_Assigned task_.
Omit the pictures, then write out every entry exactly as it reads.
BEGIN Records
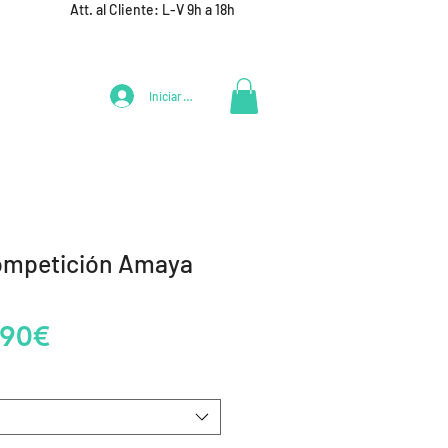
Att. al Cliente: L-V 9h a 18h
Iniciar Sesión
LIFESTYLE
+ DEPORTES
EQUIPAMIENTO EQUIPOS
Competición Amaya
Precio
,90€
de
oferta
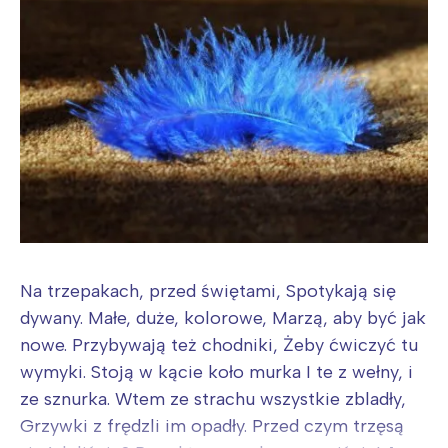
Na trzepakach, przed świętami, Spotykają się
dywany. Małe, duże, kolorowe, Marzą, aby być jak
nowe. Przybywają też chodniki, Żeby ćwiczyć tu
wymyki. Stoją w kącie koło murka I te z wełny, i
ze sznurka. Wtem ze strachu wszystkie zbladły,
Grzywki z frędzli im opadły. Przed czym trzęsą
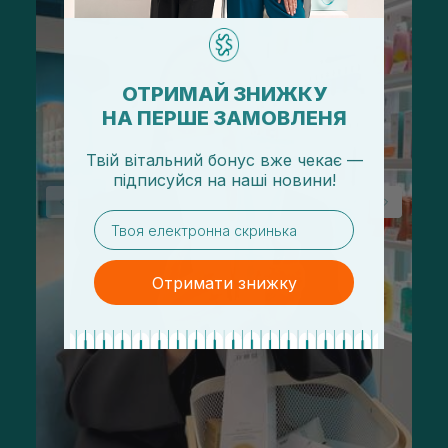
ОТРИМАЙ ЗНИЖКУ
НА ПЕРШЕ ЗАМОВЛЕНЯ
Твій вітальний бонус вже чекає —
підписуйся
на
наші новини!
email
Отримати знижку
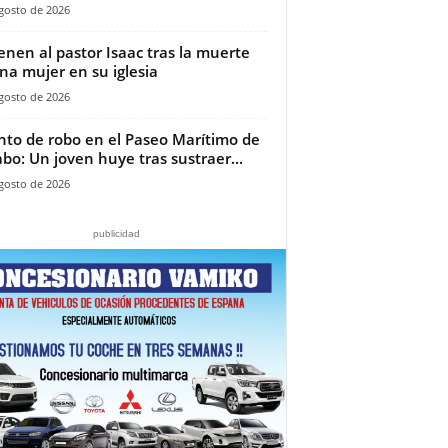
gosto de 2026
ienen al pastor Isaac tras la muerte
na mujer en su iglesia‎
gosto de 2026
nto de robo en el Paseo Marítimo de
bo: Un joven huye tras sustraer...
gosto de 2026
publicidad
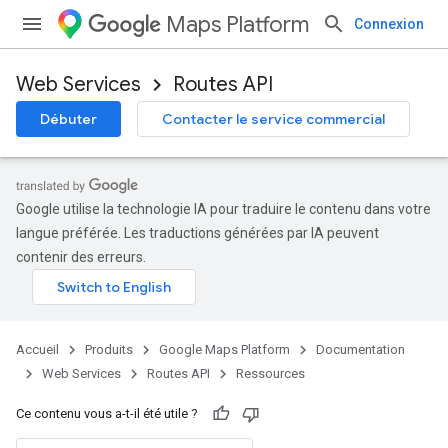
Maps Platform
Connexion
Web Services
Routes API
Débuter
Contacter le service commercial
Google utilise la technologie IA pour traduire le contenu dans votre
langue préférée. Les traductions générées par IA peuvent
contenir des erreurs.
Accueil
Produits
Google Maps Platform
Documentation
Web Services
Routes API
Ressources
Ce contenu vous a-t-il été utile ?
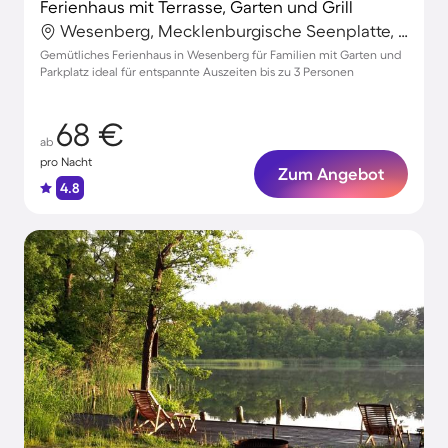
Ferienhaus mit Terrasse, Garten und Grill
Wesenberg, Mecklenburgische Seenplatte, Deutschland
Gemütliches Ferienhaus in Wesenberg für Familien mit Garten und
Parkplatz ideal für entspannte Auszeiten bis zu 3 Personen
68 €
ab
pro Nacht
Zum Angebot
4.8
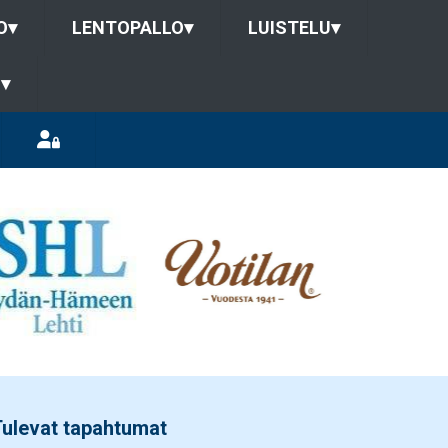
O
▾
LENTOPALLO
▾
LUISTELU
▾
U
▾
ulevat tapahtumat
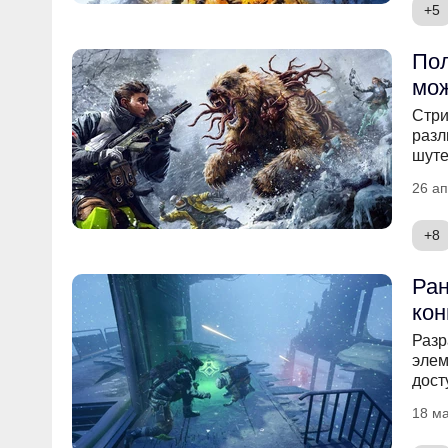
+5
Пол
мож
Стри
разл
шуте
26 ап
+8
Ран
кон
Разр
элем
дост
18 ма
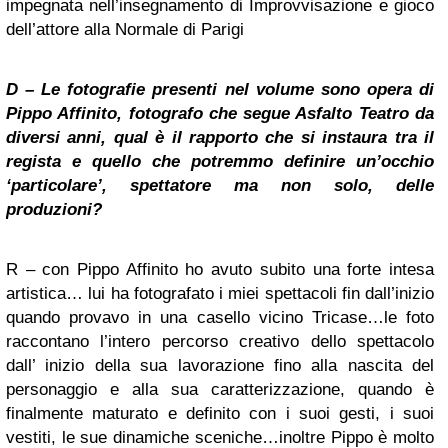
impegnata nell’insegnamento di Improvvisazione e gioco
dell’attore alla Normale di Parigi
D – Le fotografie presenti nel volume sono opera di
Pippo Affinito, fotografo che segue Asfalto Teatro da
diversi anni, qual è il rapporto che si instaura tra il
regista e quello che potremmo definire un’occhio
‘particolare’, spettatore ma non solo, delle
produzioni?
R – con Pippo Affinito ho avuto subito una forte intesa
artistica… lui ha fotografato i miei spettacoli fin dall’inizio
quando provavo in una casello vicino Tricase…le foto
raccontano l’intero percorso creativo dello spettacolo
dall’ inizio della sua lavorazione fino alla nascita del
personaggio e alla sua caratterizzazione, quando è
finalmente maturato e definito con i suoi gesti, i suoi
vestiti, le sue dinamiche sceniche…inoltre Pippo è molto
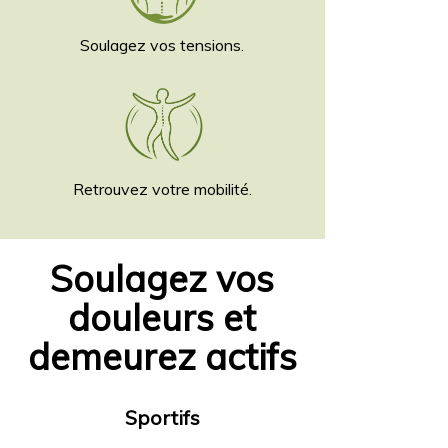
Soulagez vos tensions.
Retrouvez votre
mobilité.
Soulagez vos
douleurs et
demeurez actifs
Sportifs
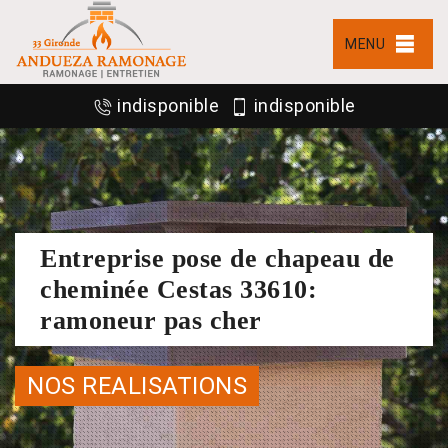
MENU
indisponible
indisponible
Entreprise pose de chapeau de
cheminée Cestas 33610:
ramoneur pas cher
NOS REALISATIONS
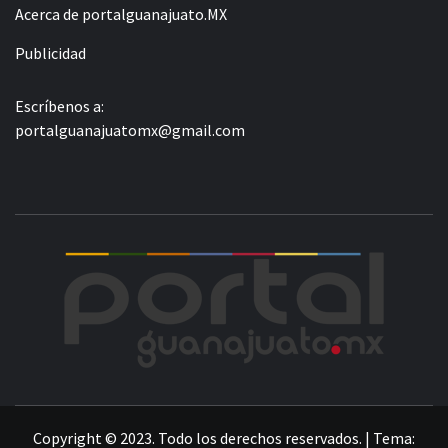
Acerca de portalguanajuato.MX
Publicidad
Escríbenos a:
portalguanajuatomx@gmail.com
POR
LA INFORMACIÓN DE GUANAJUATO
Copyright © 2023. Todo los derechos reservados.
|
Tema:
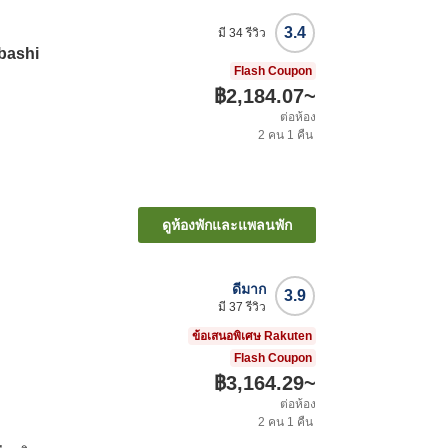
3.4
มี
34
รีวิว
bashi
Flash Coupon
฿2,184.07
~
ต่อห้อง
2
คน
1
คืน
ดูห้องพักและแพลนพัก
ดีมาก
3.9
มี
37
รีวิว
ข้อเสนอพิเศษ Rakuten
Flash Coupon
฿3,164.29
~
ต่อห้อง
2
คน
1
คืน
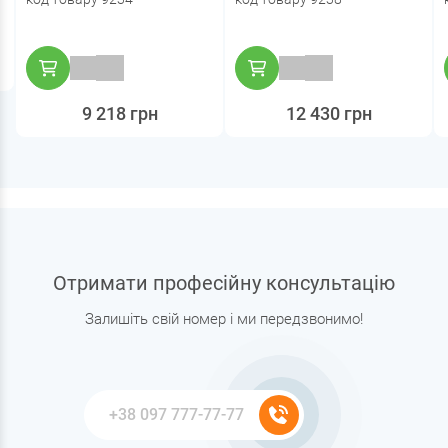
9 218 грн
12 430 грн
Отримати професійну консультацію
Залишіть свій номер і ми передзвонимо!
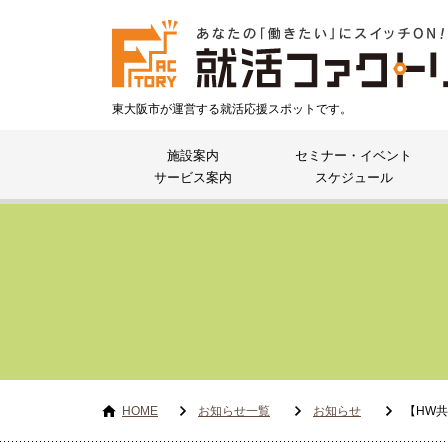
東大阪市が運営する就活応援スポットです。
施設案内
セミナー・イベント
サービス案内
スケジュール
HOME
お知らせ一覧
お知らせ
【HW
END Records
_Written response_.
Att. al Cliente: L-V 9h a 18h
Iniciar Sesión
LIFESTYLE
+ DEPORTES
EQUIPAMIENTO EQUIPOS
Competición Amaya
Precio
,90€
de
oferta
Na trzepakach, przed świętami, Spotykają się
dywany. Małe, duże, kolorowe, Marzą, aby być jak
nowe. Przybywają też chodniki, Żeby ćwiczyć tu
wymyki. Stoją w kącie koło murka I te z wełny, i
ze sznurka. Wtem ze strachu wszystkie zbladły,
Grzywki z frędzli im opadły. Przed czym trzęsą
ОТРИМАЙ ЗНИЖКУ
НА ПЕРШЕ ЗАМОВЛЕНЯ
Твій вітальний бонус вже чекає —
підписуйся
на
наші новини!
email
Отримати знижку
gosto de 2026
ienen al pastor Isaac tras la muerte
na mujer en su iglesia‎
gosto de 2026
nto de robo en el Paseo Marítimo de
bo: Un joven huye tras sustraer...
gosto de 2026
publicidad
Maps Platform
Connexion
Web Services
Routes API
Débuter
Contacter le service commercial
Google utilise la technologie IA pour traduire le contenu dans votre
langue préférée. Les traductions générées par IA peuvent
contenir des erreurs.
Accueil
Produits
Google Maps Platform
Documentation
Web Services
Routes API
Ressources
Ce contenu vous a-t-il été utile ?
Ferienhaus mit Terrasse, Garten und Grill
Wesenberg, Mecklenburgische Seenplatte, Deutschland
Gemütliches Ferienhaus in Wesenberg für Familien mit Garten und
Parkplatz ideal für entspannte Auszeiten bis zu 3 Personen
68 €
ab
pro Nacht
Zum Angebot
4.8
O
▾
LENTOPALLO
▾
LUISTELU
▾
U
▾
ulevat tapahtumat
+5
Пол
мож
Стри
разл
шуте
26 ап
+8
Ран
кон
Разр
элем
дост
18 ма
impegnata nell’insegnamento di Improvvisazione e gioco
dell’attore alla Normale di Parigi
D – Le fotografie presenti nel volume sono opera di
Pippo Affinito, fotografo che segue Asfalto Teatro da
diversi anni, qual è il rapporto che si instaura tra il
regista e quello che potremmo definire un’occhio
‘particolare’, spettatore ma non solo, delle
produzioni?
R – con Pippo Affinito ho avuto subito una forte intesa
artistica… lui ha fotografato i miei spettacoli fin dall’inizio
quando provavo in una casello vicino Tricase…le foto
raccontano l’intero percorso creativo dello spettacolo
dall’ inizio della sua lavorazione fino alla nascita del
personaggio e alla sua caratterizzazione, quando è
finalmente maturato e definito con i suoi gesti, i suoi
vestiti, le sue dinamiche sceniche…inoltre Pippo è molto
Soulagez vos tensions.
Retrouvez votre
mobilité.
Soulagez vos
douleurs et
demeurez actifs
Sportifs
MENU
indisponible
indisponible
Entreprise pose de chapeau de
cheminée Cestas 33610:
ramoneur pas cher
NOS REALISATIONS
Acerca de portalguanajuato.MX
Publicidad
Escríbenos a:
portalguanajuatomx@gmail.com
POR
LA INFORMACIÓN DE GUANAJUATO
Copyright © 2023. Todo los derechos reservados.
|
Tema:
3.4
มี
34
รีวิว
bashi
Flash Coupon
฿2,184.07
~
ต่อห้อง
2
คน
1
คืน
ดูห้องพักและแพลนพัก
ดีมาก
3.9
มี
37
รีวิว
ข้อเสนอพิเศษ Rakuten
Flash Coupon
฿3,164.29
~
ต่อห้อง
2
คน
1
คืน
9 218 грн
12 430 грн
Отримати професійну консультацію
Залишіть свій номер і ми передзвонимо!
東大阪市が運営する就活応援スポットです。
施設案内
セミナー・イベント
サービス案内
スケジュール
HOME
お知らせ一覧
お知らせ
【HW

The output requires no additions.